EDIT: Unfortunately Professor Michael Schoenfeldt has had to cancel his trip to Australia at short notice.  Regretfully therefore the following event has been cancelled.  Apologies for any inconvenience.

ARC Centre of Excellence for the History of Emotions UWA node, Free Public Lecture:

“Places of Pleasure and Pain: Environment and Embodiment in Spenser and Milton”, Professor Michael Schoenfeldt (John Knott Professor of English Literature at the University of Michigan)

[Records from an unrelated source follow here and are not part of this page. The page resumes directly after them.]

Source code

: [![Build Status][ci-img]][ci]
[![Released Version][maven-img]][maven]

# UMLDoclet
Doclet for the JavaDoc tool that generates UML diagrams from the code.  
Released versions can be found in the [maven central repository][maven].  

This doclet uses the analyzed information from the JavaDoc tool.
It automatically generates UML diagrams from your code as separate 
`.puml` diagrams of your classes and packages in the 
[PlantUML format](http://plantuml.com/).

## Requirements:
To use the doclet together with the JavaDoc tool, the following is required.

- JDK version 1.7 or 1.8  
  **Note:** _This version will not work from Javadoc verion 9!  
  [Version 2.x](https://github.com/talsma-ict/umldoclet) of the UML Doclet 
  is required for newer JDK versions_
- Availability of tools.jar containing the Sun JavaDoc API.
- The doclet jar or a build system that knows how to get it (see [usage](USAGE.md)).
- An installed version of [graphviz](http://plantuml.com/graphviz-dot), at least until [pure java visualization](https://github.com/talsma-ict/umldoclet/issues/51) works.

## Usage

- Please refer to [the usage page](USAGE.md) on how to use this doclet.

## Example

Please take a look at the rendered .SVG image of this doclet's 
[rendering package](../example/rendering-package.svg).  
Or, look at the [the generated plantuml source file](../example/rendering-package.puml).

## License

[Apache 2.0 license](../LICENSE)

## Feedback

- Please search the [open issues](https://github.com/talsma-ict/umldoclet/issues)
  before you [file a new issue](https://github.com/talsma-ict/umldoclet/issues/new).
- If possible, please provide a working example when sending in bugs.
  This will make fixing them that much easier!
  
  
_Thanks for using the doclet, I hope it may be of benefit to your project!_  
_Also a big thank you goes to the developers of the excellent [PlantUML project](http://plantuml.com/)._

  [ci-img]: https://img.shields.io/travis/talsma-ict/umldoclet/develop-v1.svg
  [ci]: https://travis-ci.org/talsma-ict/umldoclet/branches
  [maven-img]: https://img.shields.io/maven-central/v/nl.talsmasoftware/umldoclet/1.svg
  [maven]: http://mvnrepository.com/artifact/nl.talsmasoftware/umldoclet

Date: Wednesday 21 October, 2015
Time: 6:00pm
Venue: Webb Lecture Theatre, Geography and Geology Building, The University of Western Australia

While we in the twenty-first century rightly worry about the ways humans contaminate their environment, early modern writers were far more concerned about how the environment contaminates human. Renaissance medicine and ethics conspired to produce a porous sense of self, always in danger of pernicious environmental influences. I would like in this session to explore the ways that England’s two greatest epic poets, Edmund Spenser and John Milton, investigate the relationship between environment and embodiment. Lacking a full vocabulary of inner pleasure, both Spenser and Milton keep projecting pleasure outward into space, into gardens of illicit temptation or divinely sanctioned gratification. Milton learns from Spenser the ability to create landscapes that put immense ethical pressure on his subjects For Milton, though, pleasure has a different ethical valence; his Garden of Eden is a Bower of licit bliss. The Fall of humanity, moreover, entails the primal act of environmental contamination, as the effects of human sinfulness are felt throughout creation. For Milton, finally, Hell is less a physical place than a state of internal agony, and so cannot be escaped. But Paradise becomes as well an internal state, which ameliorates the agony of our exile from the original garden of fulsome pleasure.


Michael Schoenfeldt is the John Knott Professor of English Literature at the University of Michigan, where he has taught since he received his Ph.D. from the University of California, Berkeley, in 1985. He is the author of Prayer and Power: George Herbert and Renaissance Courtship (University of Chicago Press, 1991), Bodies and Selves in Early Modern England: Physiology and Inwardness in Spenser, Shakespeare, Herbert, and Milton (Cambridge, 1999) and The Cambridge Introduction to Shakespeare’s Poetry (2010); and editor of the Blackwell Companion to Shakespeare’s Sonnets (2006). He is currently editing John Donne in Context for Cambridge, writing a book for Blackwell’s entitled Reading Seventeenth-Century Poetry, and researching a book-length study of pain and pleasure in early modern England.